Why do many seasoned Indian investors believe in the staggering approach to mutual fund investments?
Why do many seasoned Indian investors believe in the staggering approach to mutual fund investments?
Hello! Being a seasoned investor in the Indian mutual fund market for over a decade, I’ve often been asked about the staggering approach. Let me share my perspective:
It’s about spreading out investments over time, rather than investing a lump sum amount all at once.
Advantages
- Mitigating Volatility: The Indian stock market, like many others, is prone to volatility. By staggering investments, one can average out the buying cost over time.
For instance:- Month 1: ₹1000/unit
 - Month 2: ₹950/unit
 - Month 3: ₹1050/unit
 - Average Price: ₹1000/unit
 
 - Benefitting from Rupee Cost Averaging: As you invest the same amount regularly, you buy more units when prices are low and fewer when they’re high. This can potentially lower the average cost over time.
 
| Year | Lump Sum Return | Staggered Return | 
|---|---|---|
| 2019 | 12% | 14% | 
| 2020 | 7% | 9% | 
Note: The above table is a hypothetical representation.
- Cash Flow Management: For salaried individuals, staggering can align with their monthly inflow, making investments more manageable.

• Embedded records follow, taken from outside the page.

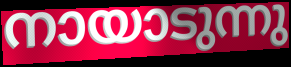
നായാടുന്നു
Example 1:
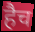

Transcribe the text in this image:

हैच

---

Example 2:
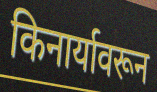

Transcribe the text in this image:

किनार्यावरून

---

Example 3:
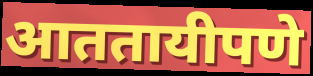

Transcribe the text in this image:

आततायीपणे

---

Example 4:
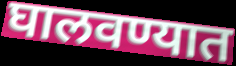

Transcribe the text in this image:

घालवण्यात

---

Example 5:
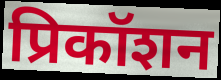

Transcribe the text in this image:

प्रिकॉशन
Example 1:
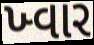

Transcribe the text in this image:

ખ્વાર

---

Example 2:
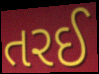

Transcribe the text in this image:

તરઈ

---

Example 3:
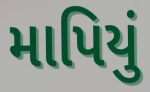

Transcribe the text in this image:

માપિયું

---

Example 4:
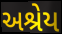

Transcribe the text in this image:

અશ્રેય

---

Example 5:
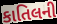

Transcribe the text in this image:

કાતિલની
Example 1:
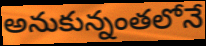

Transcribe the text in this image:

అనుకున్నంతలోనే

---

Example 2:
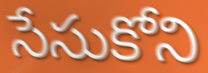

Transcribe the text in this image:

సేసుకోని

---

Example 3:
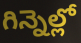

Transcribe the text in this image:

గిన్నెల్లో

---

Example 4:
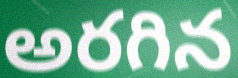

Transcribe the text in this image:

అరగిన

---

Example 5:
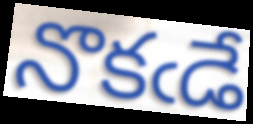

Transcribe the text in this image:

నొకఁడే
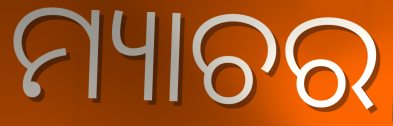
ମ୍ୟାଚର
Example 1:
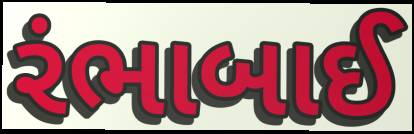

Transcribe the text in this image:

રંભાબાઈ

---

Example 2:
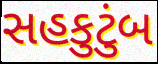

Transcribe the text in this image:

સહકુટુંબ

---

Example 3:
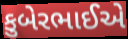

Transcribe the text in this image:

કુબેરભાઈએ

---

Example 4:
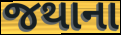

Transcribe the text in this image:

જથાના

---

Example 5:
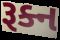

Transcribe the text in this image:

રૂક્ન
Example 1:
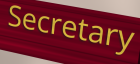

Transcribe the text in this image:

Secretary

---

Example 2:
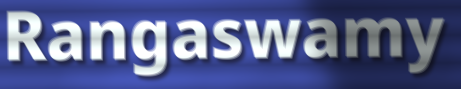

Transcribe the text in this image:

Rangaswamy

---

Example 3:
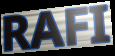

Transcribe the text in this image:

RAFI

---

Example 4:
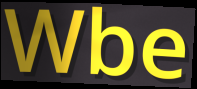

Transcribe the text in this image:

Wbe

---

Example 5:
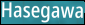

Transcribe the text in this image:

Hasegawa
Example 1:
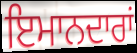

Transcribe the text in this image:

ਇਮਾਨਦਾਰਾਂ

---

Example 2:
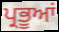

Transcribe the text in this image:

ਪ੍ਰਭੂਆਂ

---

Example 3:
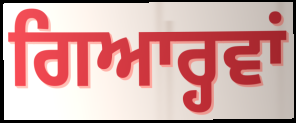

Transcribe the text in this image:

ਗਿਆਰ੍ਹਵਾਂ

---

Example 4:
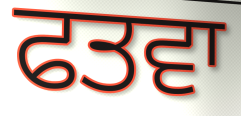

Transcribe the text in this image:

ਫਤਵਾ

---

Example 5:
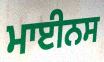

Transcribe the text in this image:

ਮਾਈਨਸ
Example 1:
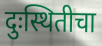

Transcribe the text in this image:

दुःस्थितीचा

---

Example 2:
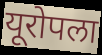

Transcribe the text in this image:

यूरोपला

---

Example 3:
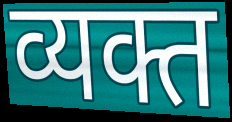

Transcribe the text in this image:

व्यक्त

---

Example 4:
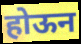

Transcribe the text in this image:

होऊन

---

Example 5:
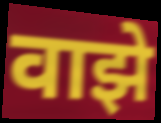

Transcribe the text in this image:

वाझे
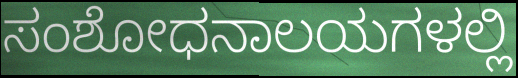
ಸಂಶೋಧನಾಲಯಗಳಲ್ಲಿ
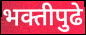
भक्तीपुढे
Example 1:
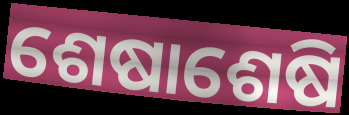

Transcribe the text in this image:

ଶେଷାଶେଷି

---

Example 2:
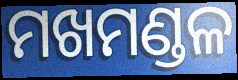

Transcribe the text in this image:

ମଖମଣ୍ଡଳ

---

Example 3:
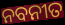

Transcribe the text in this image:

ନବନୀତ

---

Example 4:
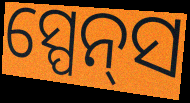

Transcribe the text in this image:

ସ୍ପେନ୍‌ସ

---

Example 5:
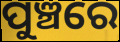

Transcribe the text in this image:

ପୁଞ୍ଚରେ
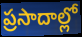
ప్రసాదాల్లో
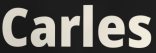
Carles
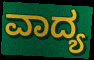
ವಾದ್ಯ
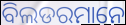
ବିଲଡରମାନେ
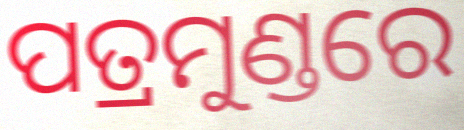
ପତ୍ରମୁଣ୍ଡରେ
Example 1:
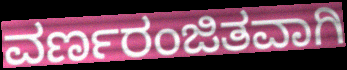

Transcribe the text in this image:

ವರ್ಣರಂಜಿತವಾಗಿ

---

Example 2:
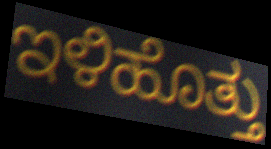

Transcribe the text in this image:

ಇಳಿಹೊತ್ತು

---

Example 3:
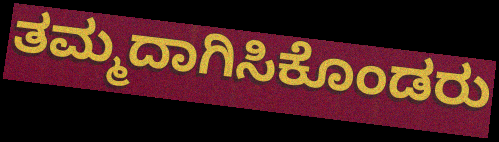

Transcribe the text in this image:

ತಮ್ಮದಾಗಿಸಿಕೊಂಡರು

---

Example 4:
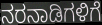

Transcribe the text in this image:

ನರನಾಡಿಗಳಿಗೆ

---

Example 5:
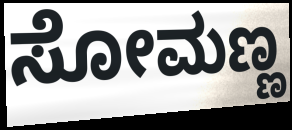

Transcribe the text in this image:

ಸೋಮಣ್ಣ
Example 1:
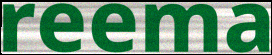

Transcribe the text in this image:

reema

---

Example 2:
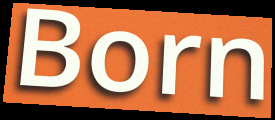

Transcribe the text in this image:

Born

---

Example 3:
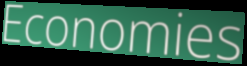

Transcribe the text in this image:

Economies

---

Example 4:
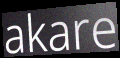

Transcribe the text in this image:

akare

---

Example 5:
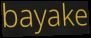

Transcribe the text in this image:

bayake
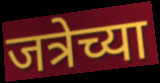
जत्रेच्या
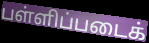
பள்ளிப்படைக்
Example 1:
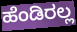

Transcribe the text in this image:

ಹೆಂಡಿರಲ್ಲ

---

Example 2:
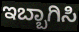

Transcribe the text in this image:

ಇಬ್ಬಾಗಿಸಿ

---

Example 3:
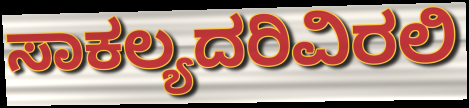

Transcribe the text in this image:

ಸಾಕಲ್ಯದರಿವಿರಲಿ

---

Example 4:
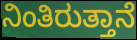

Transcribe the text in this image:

ನಿಂತಿರುತ್ತಾನೆ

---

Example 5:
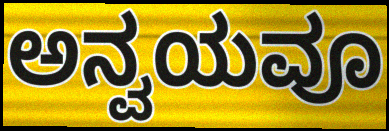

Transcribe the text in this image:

ಅನ್ವಯವೂ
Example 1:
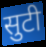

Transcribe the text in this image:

सुटी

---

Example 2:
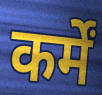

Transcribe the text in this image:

कर्में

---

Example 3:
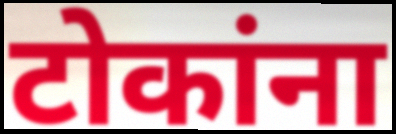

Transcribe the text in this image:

टोकांना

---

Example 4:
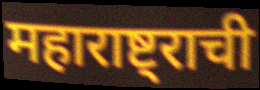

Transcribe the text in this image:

महाराष्ट्राची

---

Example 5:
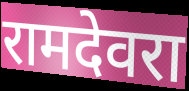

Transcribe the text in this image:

रामदेवरा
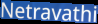
Netravathi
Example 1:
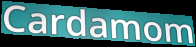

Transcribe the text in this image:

Cardamom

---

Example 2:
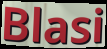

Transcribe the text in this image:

Blasi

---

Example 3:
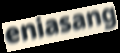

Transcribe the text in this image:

eniasang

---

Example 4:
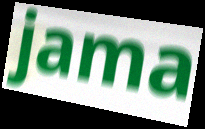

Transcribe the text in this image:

jama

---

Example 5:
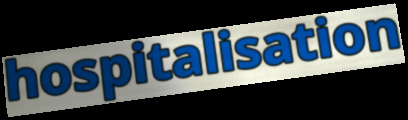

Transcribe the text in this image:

hospitalisation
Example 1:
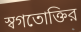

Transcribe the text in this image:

স্বগতোক্তির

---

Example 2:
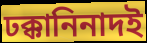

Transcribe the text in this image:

ঢক্কানিনাদই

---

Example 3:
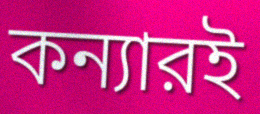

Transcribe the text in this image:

কন্যারই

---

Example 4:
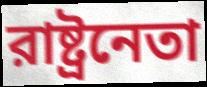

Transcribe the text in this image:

রাষ্ট্রনেতা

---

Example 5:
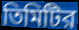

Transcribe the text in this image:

তিমিটির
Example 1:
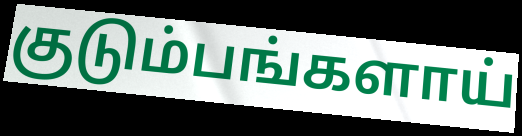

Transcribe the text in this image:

குடும்பங்களாய்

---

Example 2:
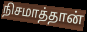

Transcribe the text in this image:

நிசமாத்தான்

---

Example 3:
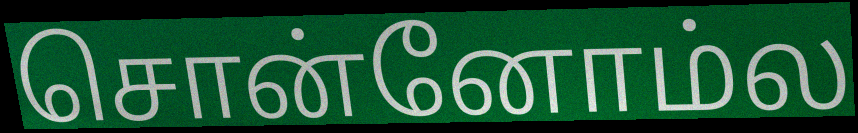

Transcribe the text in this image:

 - Disciplined Approach: Helps in inculcating a disciplined investment behavior.
 - Flexibility: If market conditions are unfavorable, one has the option to hold off or adjust the investment amount.
 
In summary, the staggering approach acts as a shock absorber against immediate market downturns post lump-sum investments. Given the dynamics of the Indian market, this strategy can be particularly effective.